*Vorgegebener Text*.
===
Geschichte 1659 bis 1887
Lange stand der einzige Lehrstuhl für Geschichte ganz im Zeichen praxisbezogener staatsbürgerlicher Bildung.
1659 wurde er als Element der Kameralwissenschaften eingerichtet, die der Ausbildung in Staatsverwaltung dienten. Ganz in diesem Sinn widmete man ihn im Rahmen der 1818 erfolgten universitären Neuorganisation zusätzlich der «Statistik» als eigentlicher «Staatszustandswissenschaft». 1835 war wiederum nur von einem Lehrstuhl für «Geschichte» die Rede.
Bereits im 18. Jahrhundert wurde auf Initiative von Johann Rudolf Iselin und später seines Neffen Isaak Iselin der Ruf nach einem zweiten Lehrstuhl laut, der insbesondere die Schweizer Geschichte in Verbindung mit der europäischen Geschichte pflegen sollte. Diese Forderung verdankte sich zunächst dem zeitgenössisch innovativen Ruf nach Förderung eines gesamtschweizerischen Patriotismus: Der Einsatz für Staat und Gemeinwohl sollte auf die Füsse einer besonders auch verfassungsrechtlichen Kenntnis der Geschichte des Gemeinwesen gestellt werden. Im Verlauf des Jahrhunderts wurde diese Forderung überdies am Ideal des aufgeklärten Staatsbürgers ausgerichtet. Ausserdem war die Rede von einem Lehrstuhl für die «Geschichte der Gelehrtheit», einer Wissenschaftsgeschichte avant la lettre. All diesen Initiativen war wenig Erfolg beschieden.
Jacob Burckhardts Universalgeschichte
So war es weiterhin nur ein Lehrstuhl für Geschichte, auf den Jacob Burckhardt 1861 berufen wurde und den er bis 1886 innehatte. Mit ihm ist die Geschichte des Historischen Seminars eng verbunden, brachte er doch den historischen Lehrstuhl Basels zu internationaler Berühmtheit. Burckhardt nahm wenig an der zeitgenössischen wissenschaftlichen Geselligkeit teil und schuf gerade in diesem eher solitären Dasein und auch in kulturkritischer Haltung zu seiner Zeit ein wegweisendes Werk.
===
*Aufgabenstellung*. Schreiben Sie den Text zum Basler Geschichtslehrstuhl zwischen "Jacob Burckhardts Universalgeschichte" und "ein wegweisendes Werk." (beides eingeschlossen) neu und setzen Sie dabei "weltweitem Ansehen" an die Stelle von "internationaler Berühmtheit". Die Zeilen stehen in keinem Zusammenhang mit dem Text.

*Ausgangsdaten*.
===
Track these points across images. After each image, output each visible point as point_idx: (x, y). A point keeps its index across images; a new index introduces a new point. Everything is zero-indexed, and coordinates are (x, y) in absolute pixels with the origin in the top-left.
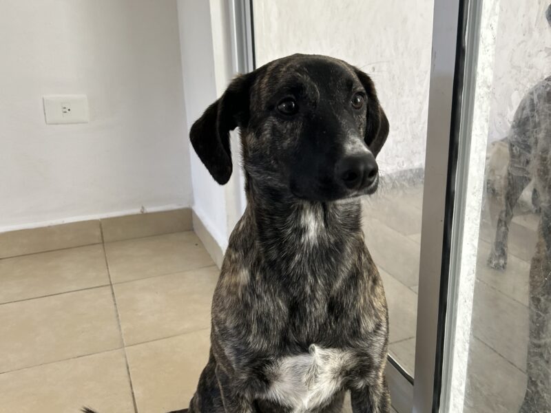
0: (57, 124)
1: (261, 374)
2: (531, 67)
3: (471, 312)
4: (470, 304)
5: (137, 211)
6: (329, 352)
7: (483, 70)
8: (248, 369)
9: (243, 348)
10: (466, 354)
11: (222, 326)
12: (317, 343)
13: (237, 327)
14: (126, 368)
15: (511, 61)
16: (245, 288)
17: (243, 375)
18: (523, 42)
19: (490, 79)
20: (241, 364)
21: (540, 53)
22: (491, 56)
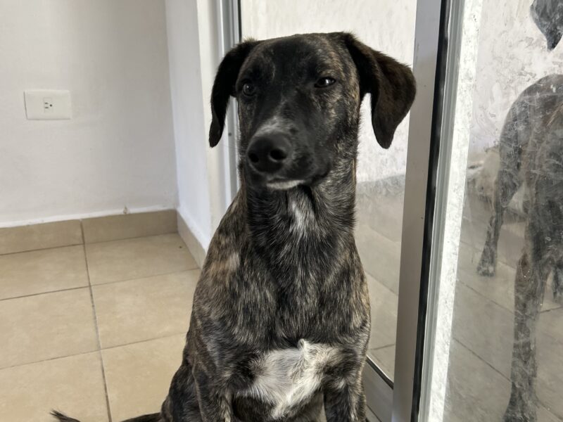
0: (38, 120)
2: (512, 58)
4: (451, 304)
5: (120, 211)
6: (317, 347)
7: (465, 61)
8: (232, 365)
9: (227, 341)
10: (447, 356)
11: (206, 319)
12: (306, 338)
13: (222, 319)
15: (492, 52)
16: (233, 275)
17: (227, 372)
18: (504, 32)
19: (473, 71)
20: (225, 360)
21: (521, 43)
22: (473, 48)
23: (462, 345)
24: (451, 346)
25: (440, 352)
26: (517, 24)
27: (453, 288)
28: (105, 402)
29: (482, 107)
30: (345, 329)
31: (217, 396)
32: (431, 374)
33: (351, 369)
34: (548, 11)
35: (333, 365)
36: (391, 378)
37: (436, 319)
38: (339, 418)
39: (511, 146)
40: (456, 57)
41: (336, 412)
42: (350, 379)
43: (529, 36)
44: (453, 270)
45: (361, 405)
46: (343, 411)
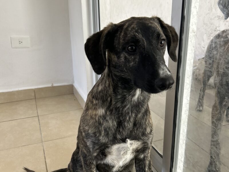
0: (16, 48)
1: (103, 153)
2: (211, 24)
3: (186, 127)
4: (186, 124)
5: (50, 85)
6: (133, 142)
7: (192, 25)
8: (98, 151)
9: (97, 142)
10: (184, 145)
12: (129, 138)
14: (43, 151)
15: (203, 21)
17: (95, 153)
18: (208, 13)
19: (195, 29)
20: (95, 149)
21: (215, 18)
22: (195, 19)
23: (191, 140)
24: (186, 141)
25: (182, 143)
26: (214, 10)
27: (187, 117)
28: (45, 164)
29: (199, 44)
30: (144, 134)
31: (90, 163)
32: (178, 152)
33: (146, 150)
34: (226, 5)
35: (139, 149)
36: (162, 154)
37: (180, 130)
38: (141, 170)
39: (211, 60)
40: (188, 23)
41: (139, 168)
42: (146, 154)
43: (219, 15)
44: (187, 110)
45: (150, 165)
46: (143, 167)
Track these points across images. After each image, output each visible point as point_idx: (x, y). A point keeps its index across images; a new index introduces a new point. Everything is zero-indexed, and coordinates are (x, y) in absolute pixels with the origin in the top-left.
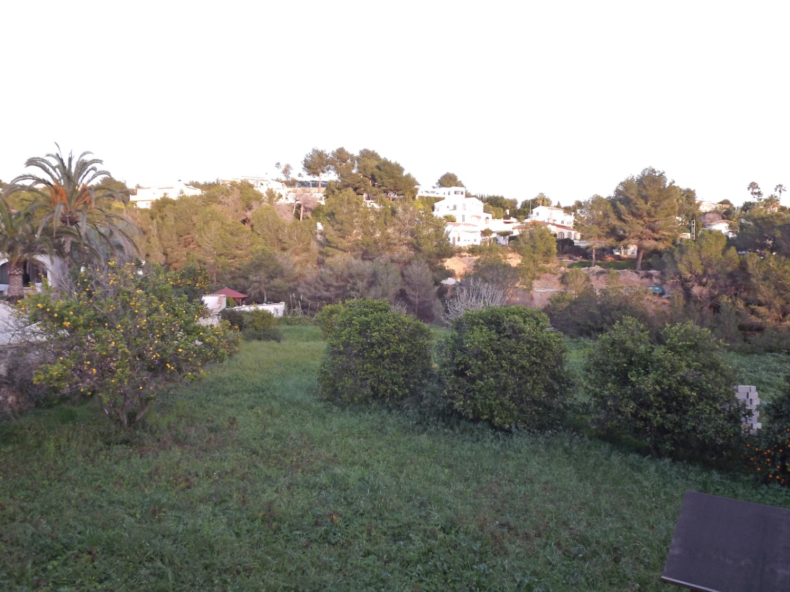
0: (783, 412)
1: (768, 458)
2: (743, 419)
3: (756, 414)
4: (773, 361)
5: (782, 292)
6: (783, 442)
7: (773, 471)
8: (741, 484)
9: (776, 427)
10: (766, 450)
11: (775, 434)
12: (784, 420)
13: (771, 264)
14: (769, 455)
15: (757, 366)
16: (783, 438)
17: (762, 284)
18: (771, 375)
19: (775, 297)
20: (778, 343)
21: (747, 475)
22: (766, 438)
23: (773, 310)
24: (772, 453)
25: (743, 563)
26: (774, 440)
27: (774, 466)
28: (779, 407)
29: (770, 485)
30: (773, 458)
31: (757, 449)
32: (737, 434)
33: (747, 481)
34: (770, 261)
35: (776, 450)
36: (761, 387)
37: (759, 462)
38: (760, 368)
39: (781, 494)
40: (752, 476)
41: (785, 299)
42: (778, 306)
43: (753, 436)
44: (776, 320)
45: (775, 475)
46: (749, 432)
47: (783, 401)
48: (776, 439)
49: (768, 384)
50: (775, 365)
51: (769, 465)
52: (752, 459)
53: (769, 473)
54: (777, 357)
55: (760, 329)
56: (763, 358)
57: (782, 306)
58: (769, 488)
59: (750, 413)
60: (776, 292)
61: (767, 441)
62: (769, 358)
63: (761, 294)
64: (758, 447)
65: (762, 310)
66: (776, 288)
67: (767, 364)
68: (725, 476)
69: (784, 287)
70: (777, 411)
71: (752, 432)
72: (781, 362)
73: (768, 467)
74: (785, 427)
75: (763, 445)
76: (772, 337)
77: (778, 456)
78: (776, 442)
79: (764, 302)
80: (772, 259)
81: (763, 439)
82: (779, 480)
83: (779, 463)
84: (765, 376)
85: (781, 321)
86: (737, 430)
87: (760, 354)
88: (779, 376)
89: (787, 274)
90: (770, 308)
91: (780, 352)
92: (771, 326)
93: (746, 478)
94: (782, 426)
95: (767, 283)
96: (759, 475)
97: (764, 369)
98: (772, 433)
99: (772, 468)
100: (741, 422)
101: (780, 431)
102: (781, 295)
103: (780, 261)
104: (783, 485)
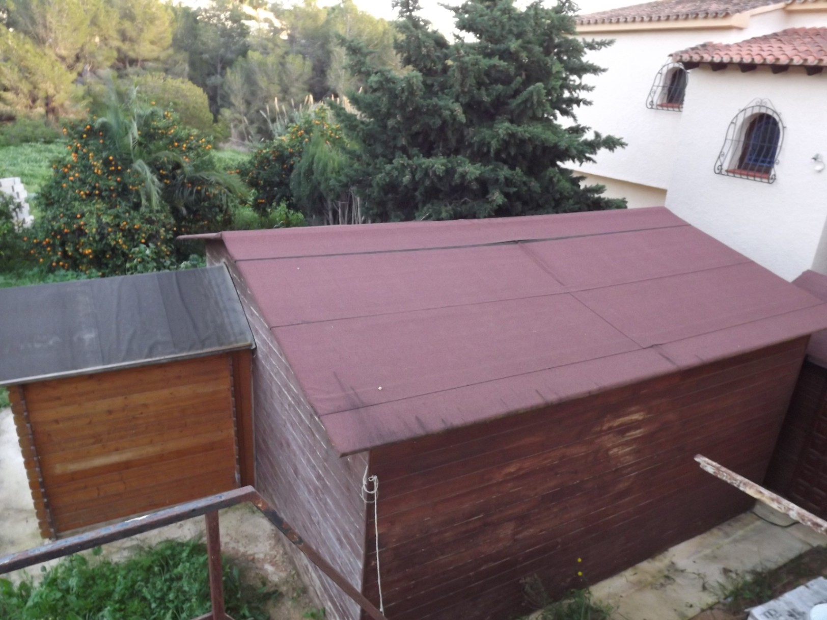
===
*Musterlösung*.
Jacob Burckhardts Universalgeschichte
So war es weiterhin nur ein Lehrstuhl für Geschichte, auf den Jacob Burckhardt 1861 berufen wurde und den er bis 1886 innehatte. Mit ihm ist die Geschichte des Historischen Seminars eng verbunden, brachte er doch den historischen Lehrstuhl Basels zu weltweitem Ansehen. Burckhardt nahm wenig an der zeitgenössischen wissenschaftlichen Geselligkeit teil und schuf gerade in diesem eher solitären Dasein und auch in kulturkritischer Haltung zu seiner Zeit ein wegweisendes Werk.